• _DATA FOR THIS TASK_:
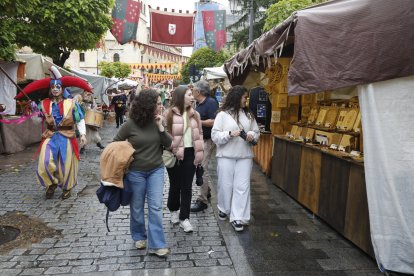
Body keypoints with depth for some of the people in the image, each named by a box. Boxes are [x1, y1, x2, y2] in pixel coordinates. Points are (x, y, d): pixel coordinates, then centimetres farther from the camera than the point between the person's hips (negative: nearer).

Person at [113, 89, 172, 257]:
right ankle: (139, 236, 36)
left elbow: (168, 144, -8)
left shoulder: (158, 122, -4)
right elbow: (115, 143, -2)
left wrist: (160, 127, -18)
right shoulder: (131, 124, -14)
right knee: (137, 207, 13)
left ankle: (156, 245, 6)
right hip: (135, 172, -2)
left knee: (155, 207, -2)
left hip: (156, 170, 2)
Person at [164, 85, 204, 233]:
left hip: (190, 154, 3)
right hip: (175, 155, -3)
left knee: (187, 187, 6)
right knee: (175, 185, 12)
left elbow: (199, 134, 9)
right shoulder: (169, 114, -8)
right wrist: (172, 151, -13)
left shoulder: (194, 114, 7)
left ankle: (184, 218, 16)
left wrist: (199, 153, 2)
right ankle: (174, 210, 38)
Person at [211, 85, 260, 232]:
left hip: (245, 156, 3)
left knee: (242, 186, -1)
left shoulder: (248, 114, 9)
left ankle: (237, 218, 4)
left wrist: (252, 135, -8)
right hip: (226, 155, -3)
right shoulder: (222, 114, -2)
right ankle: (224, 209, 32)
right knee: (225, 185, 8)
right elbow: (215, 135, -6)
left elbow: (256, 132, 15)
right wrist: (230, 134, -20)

...

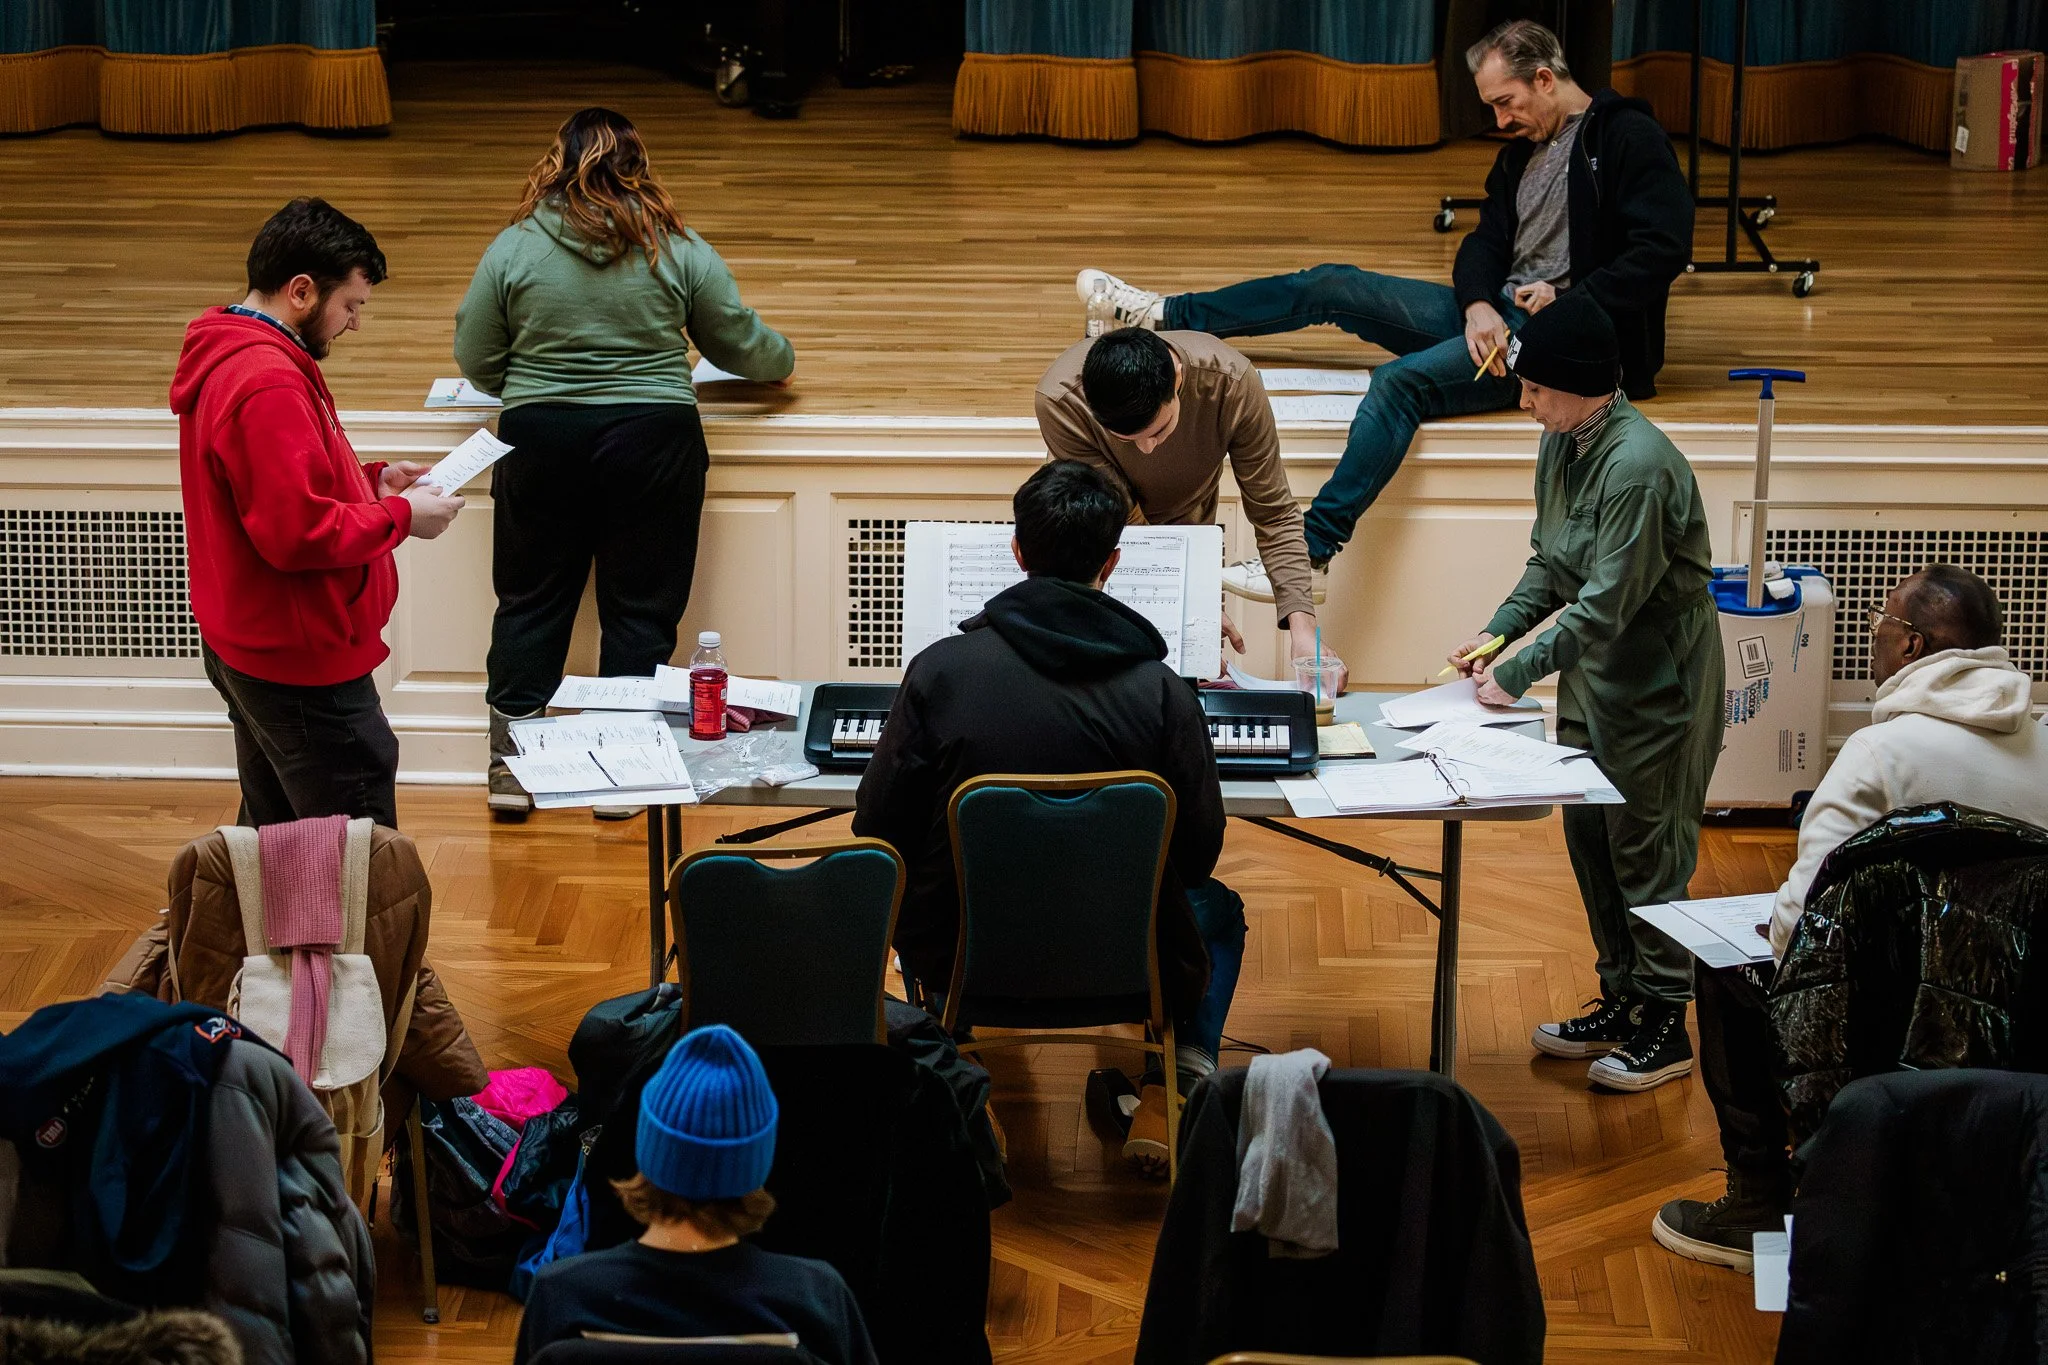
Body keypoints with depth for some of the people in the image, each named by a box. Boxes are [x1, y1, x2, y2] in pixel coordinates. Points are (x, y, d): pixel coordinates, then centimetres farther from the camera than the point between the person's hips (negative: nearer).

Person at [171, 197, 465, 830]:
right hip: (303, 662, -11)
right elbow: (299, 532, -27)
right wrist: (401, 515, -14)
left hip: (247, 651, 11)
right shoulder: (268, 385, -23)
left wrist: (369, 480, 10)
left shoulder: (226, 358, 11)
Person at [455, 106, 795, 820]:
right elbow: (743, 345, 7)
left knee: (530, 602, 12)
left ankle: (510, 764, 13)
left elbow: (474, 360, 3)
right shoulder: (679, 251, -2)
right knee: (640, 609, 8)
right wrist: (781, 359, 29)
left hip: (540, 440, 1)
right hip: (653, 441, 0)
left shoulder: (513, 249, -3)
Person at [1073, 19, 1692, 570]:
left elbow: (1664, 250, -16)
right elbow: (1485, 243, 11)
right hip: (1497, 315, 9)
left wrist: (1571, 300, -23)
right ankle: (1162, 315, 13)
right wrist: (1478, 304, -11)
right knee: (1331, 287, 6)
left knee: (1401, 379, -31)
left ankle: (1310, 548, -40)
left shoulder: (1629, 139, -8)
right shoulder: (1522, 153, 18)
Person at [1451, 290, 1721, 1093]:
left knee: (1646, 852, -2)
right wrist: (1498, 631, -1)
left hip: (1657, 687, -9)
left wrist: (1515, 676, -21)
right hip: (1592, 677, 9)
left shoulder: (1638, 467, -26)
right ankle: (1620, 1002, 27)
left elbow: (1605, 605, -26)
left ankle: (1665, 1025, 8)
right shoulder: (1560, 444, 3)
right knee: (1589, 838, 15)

• _WHAT YOU ARE ASKED TO DO_: Change "Person at" to "Figure at" in the lines starting with the line with "right hip: (135, 172, -2)" and going on through the line with "left elbow: (256, 132, 15)", keeping everything else the same. Give back only those lines.

• _YOUR RESPONSE_:
right hip: (135, 172, -2)
left knee: (155, 207, -2)
left hip: (156, 170, 2)
Figure at [164, 85, 204, 233]:
left hip: (190, 154, 3)
right hip: (175, 155, -3)
left knee: (187, 187, 6)
right knee: (175, 185, 12)
left elbow: (199, 134, 9)
right shoulder: (169, 114, -8)
right wrist: (172, 151, -13)
left shoulder: (194, 114, 7)
left ankle: (184, 218, 16)
left wrist: (199, 153, 2)
right ankle: (174, 210, 38)
Figure at [211, 85, 260, 232]:
left hip: (245, 156, 3)
left knee: (242, 186, -1)
left shoulder: (248, 114, 9)
left ankle: (237, 218, 4)
left wrist: (252, 135, -8)
right hip: (226, 155, -3)
right shoulder: (222, 114, -2)
right ankle: (224, 209, 32)
right knee: (225, 185, 8)
right elbow: (215, 135, -6)
left elbow: (256, 132, 15)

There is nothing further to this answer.